Most patients see a physiotherapist during their hospital stay, mainly to ensure that they are doing simple movements, like getting out of bed, correctly. Usually, there is no physiotherapy during the first six weeks or so after discharge from hospital, and only a small number of people need on-going physiotherapy after that.
What should I do when I get home?
For six weeks when you get home, the most important thing to do is rest. Your wound needs time to heal, internally as well as externally. Avoid undue bending and lifting. Minimise sitting to essentials such as eating and toileting. It is advisable to avoid driving, and even sitting as a passenger, in a car.
Schedule two good walks of about 15 minutes each per day. Swimming is excellent exercise after spinal surgery but you should wait to begin until after your post-operative review, which is usually six weeks after surgery.
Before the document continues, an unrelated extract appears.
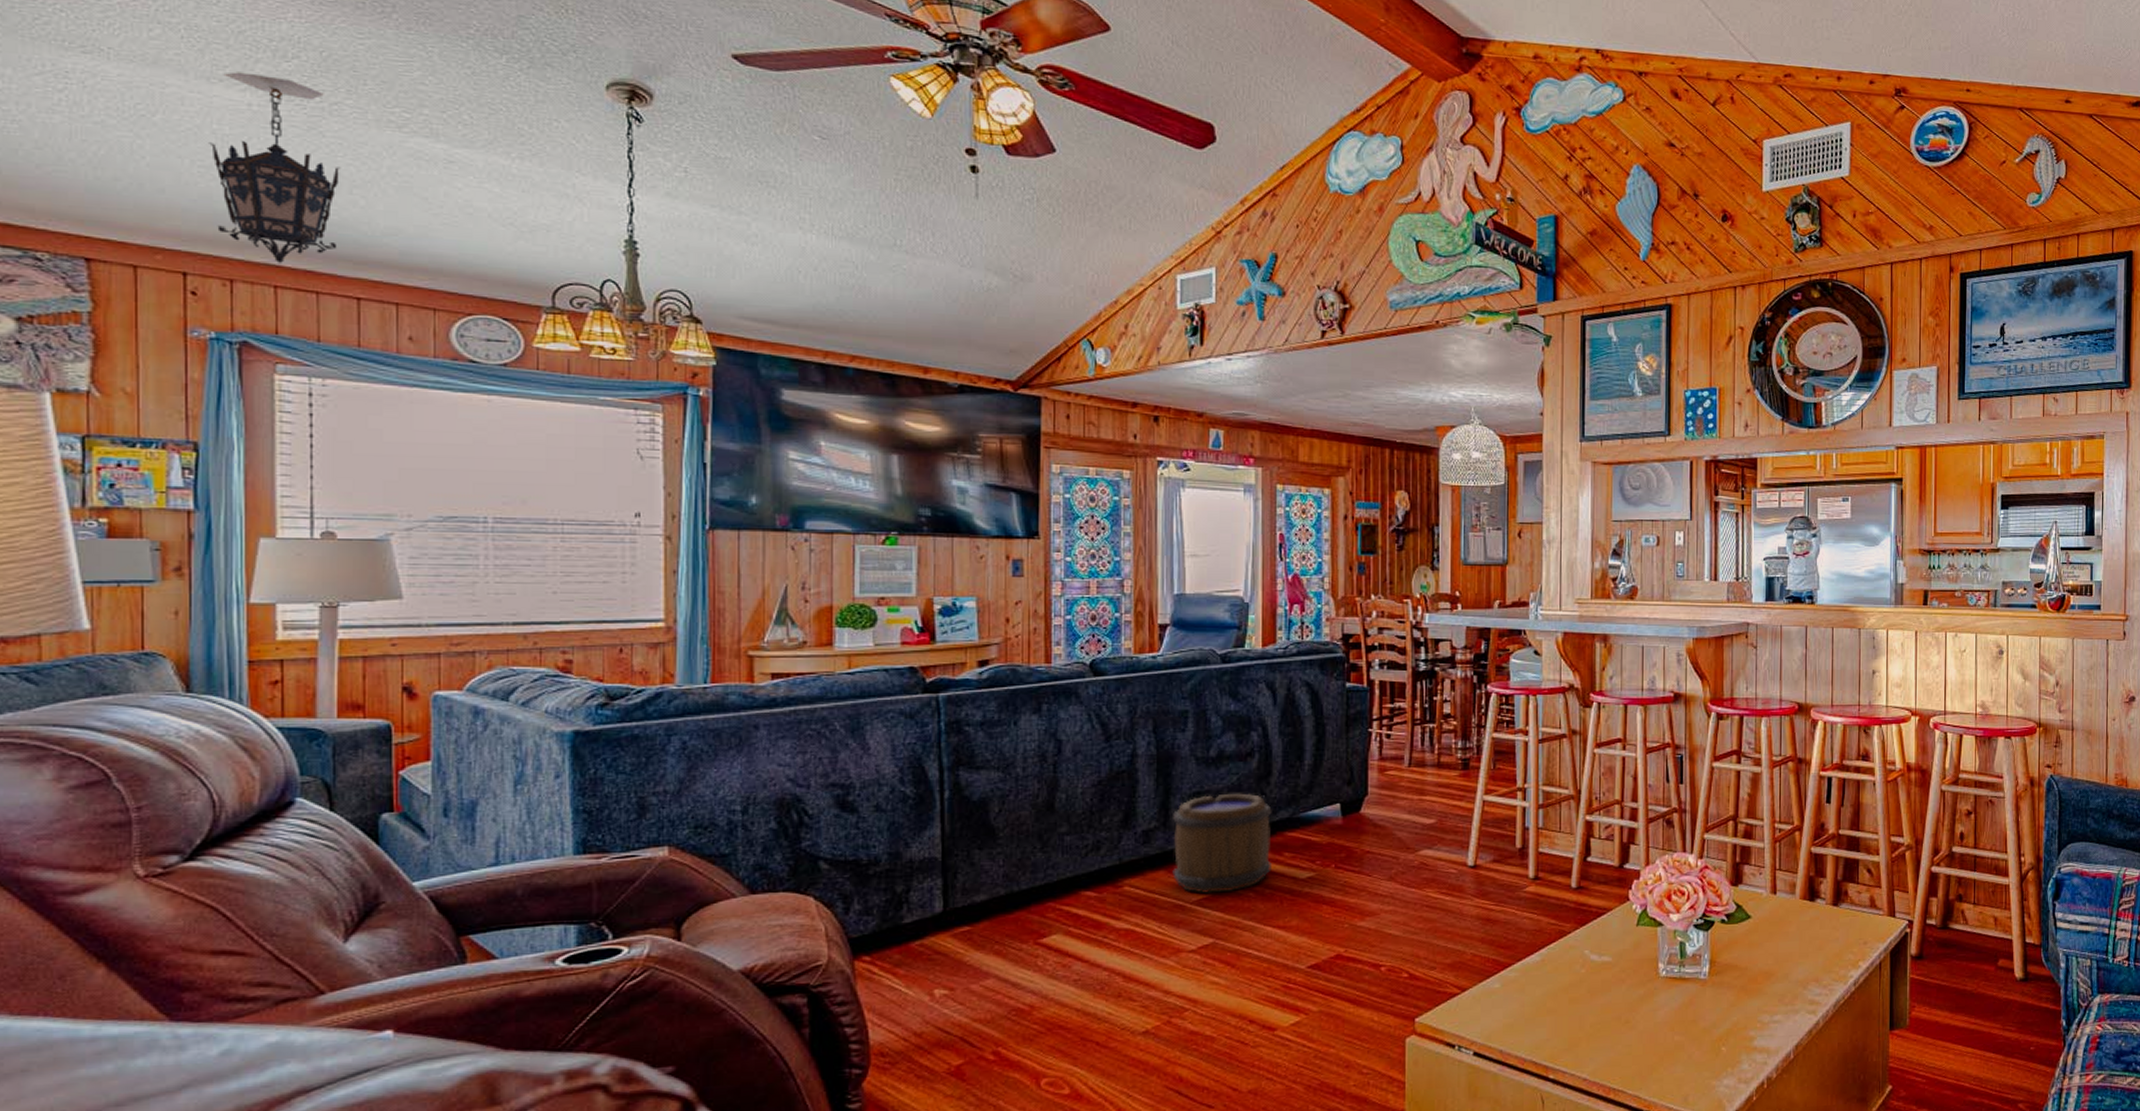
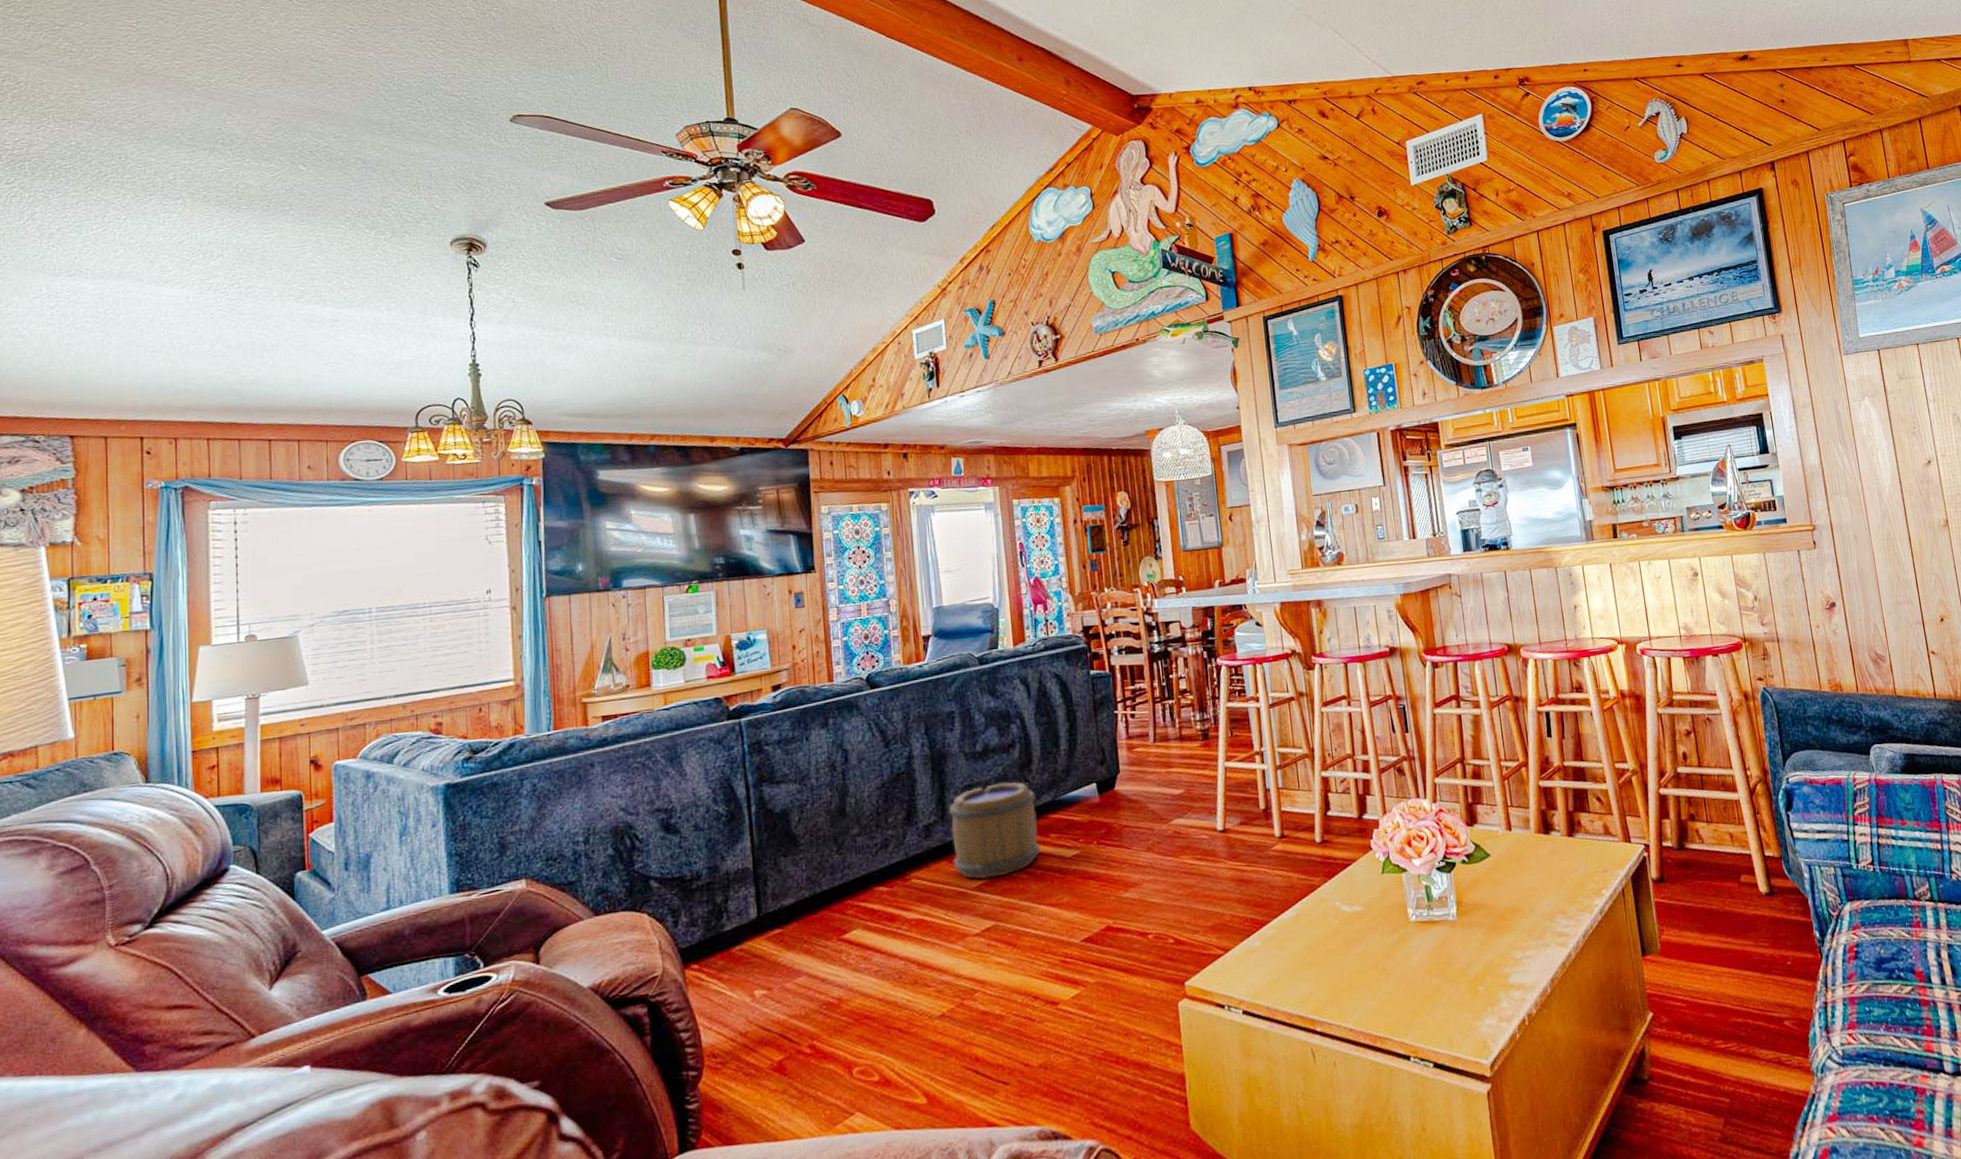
hanging lantern: present [209,72,341,265] -> none [158,273,255,421]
In most cases, the symptoms caused by the disc prolapse will have eased within six weeks of surgery but this varies greatly from person to person.
Will I need rehabilitation?
Many people do not require formal rehabilitation. If, however, it will be difficult for you to cope alone at home, or you were significantly incapacitated prior to surgery, or have complicating medical conditions that might slow your recovery, rehabilitation is advisable. Most people over 70 years old will need some rehabilitation in hospital.
If your back problem is the result of a work injury, you will require a rehabilitation program (as an inpatient or outpatient) that takes account of the nature of your work, the size of your workplace, the duration of symptoms and the details of your surgery. The program may involve input from a number of people, including your family doctor, employer or rehabilitation service providers.